Yeni Rapor: Zenginliğin Küresel Haritası Değişiyor
Son yayımlanan “Küresel Servet ve Yaşam Tarzı Raporu”, zenginliğin dünya çapındaki değişimini gözler önüne serdi. Bu yılın odak noktası, ultra zenginlerin lüks mal ve hizmetlere erişimini ölçen yeni bir “iyi yaşam” endeksi olmuş.
Geleneksel listelerin aksine, raporun yeni bakış açısıyla Singapur ve Hong Kong gibi klasik merkezlerin yanı sıra, Dubai ve Bangkok gibi yeni metropollerin lüksün yeni merkezleri haline geldiği görülüyor.
Rapora göre lüks yaşam artık sadece Avrupa’nın tarihi başkentleriyle sınırlı değil. Yeni “iyi yaşam” endeksi, özellikle Dubai’nin vergi avantajları ve lüks konut seçenekleriyle Londra ve Monako gibi popüler şehirleri zorlayıcı bir konuma getirdiğini belirtiyor.

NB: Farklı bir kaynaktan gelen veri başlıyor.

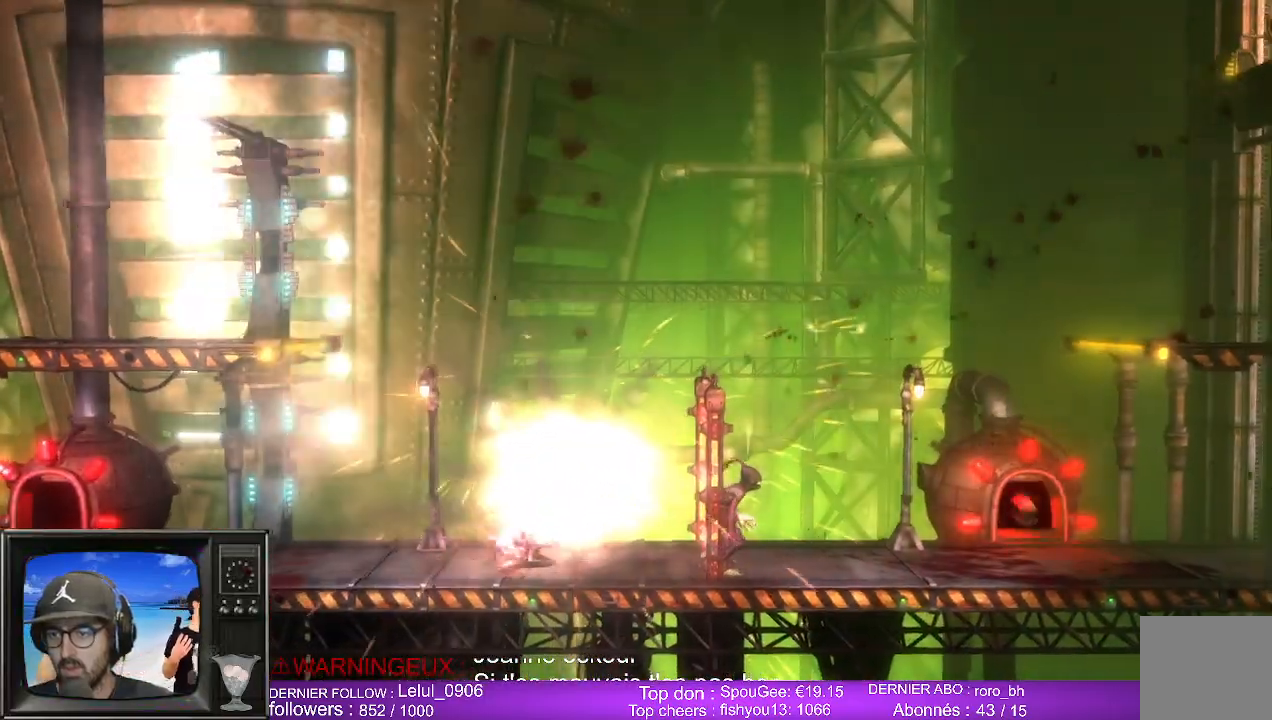
{"dt_ms": 500, "buttons": ["A"], "left_stick": "right", "right_stick": "center", "events": [[450, "A", "down"]]}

Benzer şekilde, moda, lüks saat ve gayrimenkul fiyatlarının arttığı Bangkok ve Tokyo gibi Asya metropollerinin de sıralamada yükseldiği görülüyor. Diğer yandan, Şanghay, São Paulo ve Mexico City gibi şehirlerin zenginler için cazibesini yitirdiği ifade ediliyor.
Zenginler İçin Cennet, Diğerleri İçin Kabus
Rapor, bu lüks şehirlerin yalnızca zenginler için değil, genel nüfus için de sorun olabileceğini vurguluyor. Örneğin, listenin yedinci sırasındaki Dubai’de nüfusun %90’ının ayda 1.200 avrodan az kazandığı ve göçmen işçilerin artan kiralara ayak uyduramadığı belirtiliyor.
Dünya Bankası’nın verilerine göre dünya nüfusunun %8,5’i (yaklaşık 700 milyon kişi) aşırı yoksulluk içinde yaşıyor. Bu durum, lüks yaşamla aşırı yoksulluk arasındaki derin uçurumu gözler önüne seriyor.
Julius Baer’in raporu, sadece en pahalı şehirleri sıralamakla kalmıyor, aynı zamanda gelir eşitsizliğinin ve küresel politikaların zenginliğin coğrafyasını nasıl etkilediğini de detaylı bir şekilde ortaya koyuyor.